The unarmed third man, Katz, was noted in the incident where McFadden apprehended and charged Terry and Chilton for carrying concealed weapons. Judge Bernard Friedman of the Cuyahoga County Common Pleas Court subsequently found the defendants guilty, deeming that the suspicious behavior displayed by the men, coupled with McFadden’s genuine concern for his safety, justified the decision to conduct a frisk. This ruling was later upheld by the appeals court.

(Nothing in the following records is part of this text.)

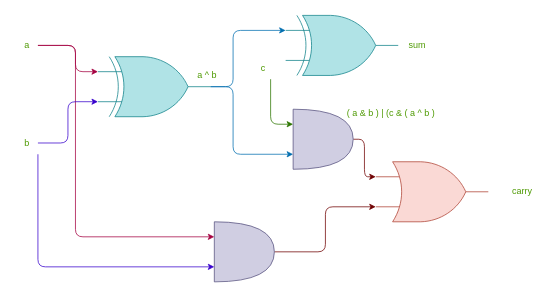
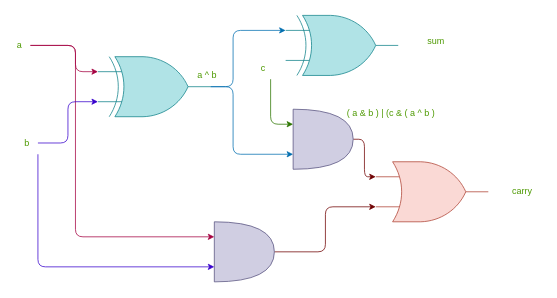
  <mxCell id="0" />
  <mxCell id="1" parent="0" />
  <mxCell id="2" value="" style="html=1;entryX=0;entryY=0.25;entryDx=0;entryDy=0;entryPerimeter=0;exitX=1;exitY=0.5;exitDx=0;exitDy=0;exitPerimeter=0;edgeStyle=elbowEdgeStyle;fillColor=#1ba1e2;strokeColor=#006EAF;" parent="1" source="4" target="5" edge="1"><mxGeometry relative="1" as="geometry"><mxPoint x="355" y="185" as="sourcePoint" /><Array as="points"><mxPoint x="310" y="65" /></Array></mxGeometry></mxCell>
  <mxCell id="3" style="edgeStyle=elbowEdgeStyle;html=1;exitX=1;exitY=0.5;exitDx=0;exitDy=0;exitPerimeter=0;entryX=0;entryY=0.75;entryDx=0;entryDy=0;entryPerimeter=0;fillColor=#1ba1e2;strokeColor=#006EAF;" parent="1" source="4" target="19" edge="1"><mxGeometry relative="1" as="geometry"><Array as="points"><mxPoint x="310" y="115" /></Array></mxGeometry></mxCell>
  <mxCell id="4" value="" style="verticalLabelPosition=bottom;shadow=0;dashed=0;align=center;html=1;verticalAlign=top;shape=mxgraph.electrical.logic_gates.logic_gate;operation=xor;fillColor=#b0e3e6;strokeColor=#0e8088;" parent="1" vertex="1"><mxGeometry x="130" y="75" width="150" height="80" as="geometry" /></mxCell>
  <mxCell id="5" value="" style="verticalLabelPosition=bottom;shadow=0;dashed=0;align=center;html=1;verticalAlign=top;shape=mxgraph.electrical.logic_gates.logic_gate;operation=xor;fillColor=#b0e3e6;strokeColor=#0e8088;" parent="1" vertex="1"><mxGeometry x="380" y="20" width="150" height="80" as="geometry" /></mxCell>
  <mxCell id="6" style="edgeStyle=elbowEdgeStyle;html=1;entryX=0;entryY=0.25;entryDx=0;entryDy=0;entryPerimeter=0;fillColor=#d80073;strokeColor=#A50040;" parent="1" source="8" target="4" edge="1"><mxGeometry relative="1" as="geometry"><Array as="points"><mxPoint x="100" y="85" /></Array></mxGeometry></mxCell>
  <mxCell id="7" style="edgeStyle=elbowEdgeStyle;html=1;entryX=0;entryY=0.25;entryDx=0;entryDy=0;entryPerimeter=0;fillColor=#d80073;strokeColor=#A50040;" parent="1" source="8" target="16" edge="1"><mxGeometry relative="1" as="geometry"><Array as="points"><mxPoint x="100" y="205" /><mxPoint x="170" y="115" /><mxPoint x="170" y="185" /></Array></mxGeometry></mxCell>
- <mxCell id="8" value="&lt;font color=&quot;#4d9900&quot;&gt;a&lt;/font&gt;" style="text;html=1;align=center;verticalAlign=middle;resizable=0;points=[];autosize=1;strokeColor=none;fillColor=none;" parent="1" vertex="1"><mxGeometry x="20" y="45" width="30" height="30" as="geometry" /></mxCell>
+ <mxCell id="8" value="&lt;font color=&quot;#4d9900&quot;&gt;a&lt;/font&gt;" style="text;html=1;align=center;verticalAlign=middle;resizable=0;points=[];autosize=1;strokeColor=none;fillColor=none;" parent="1" vertex="1"><mxGeometry x="10" y="45" width="30" height="30" as="geometry" /></mxCell>
  <mxCell id="9" style="edgeStyle=elbowEdgeStyle;html=1;entryX=0;entryY=0.75;entryDx=0;entryDy=0;entryPerimeter=0;fillColor=#6a00ff;strokeColor=#3700CC;" parent="1" source="11" target="4" edge="1"><mxGeometry relative="1" as="geometry" /></mxCell>
  <mxCell id="10" style="edgeStyle=elbowEdgeStyle;html=1;entryX=0;entryY=0.75;entryDx=0;entryDy=0;entryPerimeter=0;fillColor=#6a00ff;strokeColor=#3700CC;" parent="1" source="11" target="16" edge="1"><mxGeometry relative="1" as="geometry"><Array as="points"><mxPoint x="50" y="255" /></Array></mxGeometry></mxCell>
  <mxCell id="11" value="&lt;font color=&quot;#4d9900&quot;&gt;b&lt;/font&gt;" style="text;html=1;align=center;verticalAlign=middle;resizable=0;points=[];autosize=1;strokeColor=none;fillColor=none;" parent="1" vertex="1"><mxGeometry x="20" y="175" width="30" height="30" as="geometry" /></mxCell>
  <mxCell id="12" style="edgeStyle=elbowEdgeStyle;html=1;entryX=0;entryY=0.25;entryDx=0;entryDy=0;entryPerimeter=0;fillColor=#60a917;strokeColor=#2D7600;" parent="1" source="13" target="19" edge="1"><mxGeometry relative="1" as="geometry"><Array as="points"><mxPoint x="360" y="135" /><mxPoint x="425" y="125" /></Array></mxGeometry></mxCell>
  <mxCell id="13" value="&lt;font color=&quot;#4d9900&quot;&gt;c&lt;/font&gt;" style="text;html=1;align=center;verticalAlign=middle;resizable=0;points=[];autosize=1;strokeColor=none;fillColor=none;" parent="1" vertex="1"><mxGeometry x="335" y="75" width="30" height="30" as="geometry" /></mxCell>
- <mxCell id="14" value="&lt;font color=&quot;#4d9900&quot;&gt;sum&lt;/font&gt;" style="text;html=1;align=center;verticalAlign=middle;resizable=0;points=[];autosize=1;strokeColor=none;fillColor=none;" parent="1" vertex="1"><mxGeometry x="530" y="45" width="50" height="30" as="geometry" /></mxCell>
+ <mxCell id="14" value="&lt;font color=&quot;#4d9900&quot;&gt;sum&lt;/font&gt;" style="text;html=1;align=center;verticalAlign=middle;resizable=0;points=[];autosize=1;strokeColor=none;fillColor=none;" parent="1" vertex="1"><mxGeometry x="555" y="40" width="50" height="30" as="geometry" /></mxCell>
  <mxCell id="15" style="edgeStyle=elbowEdgeStyle;html=1;exitX=1;exitY=0.5;exitDx=0;exitDy=0;exitPerimeter=0;entryX=0;entryY=0.75;entryDx=0;entryDy=0;entryPerimeter=0;fillColor=#a20025;strokeColor=#6F0000;" parent="1" source="16" target="17" edge="1"><mxGeometry relative="1" as="geometry" /></mxCell>
  <mxCell id="16" value="" style="shape=or;whiteSpace=wrap;html=1;fillColor=#d0cee2;strokeColor=#56517e;" parent="1" vertex="1"><mxGeometry x="285" y="295" width="80" height="80" as="geometry" /></mxCell>
  <mxCell id="17" value="" style="verticalLabelPosition=bottom;shadow=0;dashed=0;align=center;html=1;verticalAlign=top;shape=mxgraph.electrical.logic_gates.logic_gate;operation=or;fillColor=#fad9d5;strokeColor=#ae4132;" parent="1" vertex="1"><mxGeometry x="500" y="215" width="150" height="80" as="geometry" /></mxCell>
  <mxCell id="18" style="edgeStyle=elbowEdgeStyle;html=1;exitX=1;exitY=0.5;exitDx=0;exitDy=0;exitPerimeter=0;entryX=0;entryY=0.25;entryDx=0;entryDy=0;entryPerimeter=0;fillColor=#a20025;strokeColor=#6F0000;" parent="1" source="19" target="17" edge="1"><mxGeometry relative="1" as="geometry" /></mxCell>
  <mxCell id="19" value="" style="shape=or;whiteSpace=wrap;html=1;fillColor=#d0cee2;strokeColor=#56517e;" parent="1" vertex="1"><mxGeometry x="390" y="145" width="80" height="80" as="geometry" /></mxCell>
  <mxCell id="20" value="&lt;font color=&quot;#4d9900&quot;&gt;a ^ b&lt;/font&gt;" style="text;html=1;align=center;verticalAlign=middle;resizable=0;points=[];autosize=1;strokeColor=none;fillColor=none;" parent="1" vertex="1"><mxGeometry x="250" y="85" width="50" height="30" as="geometry" /></mxCell>
  <mxCell id="21" value="&lt;font color=&quot;#4d9900&quot;&gt;carry&lt;/font&gt;" style="text;html=1;align=center;verticalAlign=middle;resizable=0;points=[];autosize=1;strokeColor=none;fillColor=none;" parent="1" vertex="1"><mxGeometry x="670" y="240" width="50" height="30" as="geometry" /></mxCell>
  <mxCell id="22" value="&lt;font color=&quot;#4d9900&quot;&gt;( a &amp;amp; b ) | (c &amp;amp; ( a ^ b )&lt;/font&gt;" style="text;html=1;align=center;verticalAlign=middle;resizable=0;points=[];autosize=1;strokeColor=none;fillColor=none;" parent="1" vertex="1"><mxGeometry x="450" y="135" width="140" height="30" as="geometry" /></mxCell>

In 1967, Terry brought the case before the U.S. Supreme Court.
In June 1968, the United States Supreme Court affirmed the conviction and set a precedent that allows police officers to interrogate and frisk suspicious individuals without probable cause for an arrest, providing that the officer can articulate a reasonable basis for the stop and frisk.
Significantly, Terry does not provide blanket authority to intrude on an individual’s right to be left alone, nor does it allow such intrusion based on a police offers inarticulate hunch that a crime is about to occur or is in progress.
However, it does radically expand police authority to investigate crimes where there is a reasonable basis for suspicion.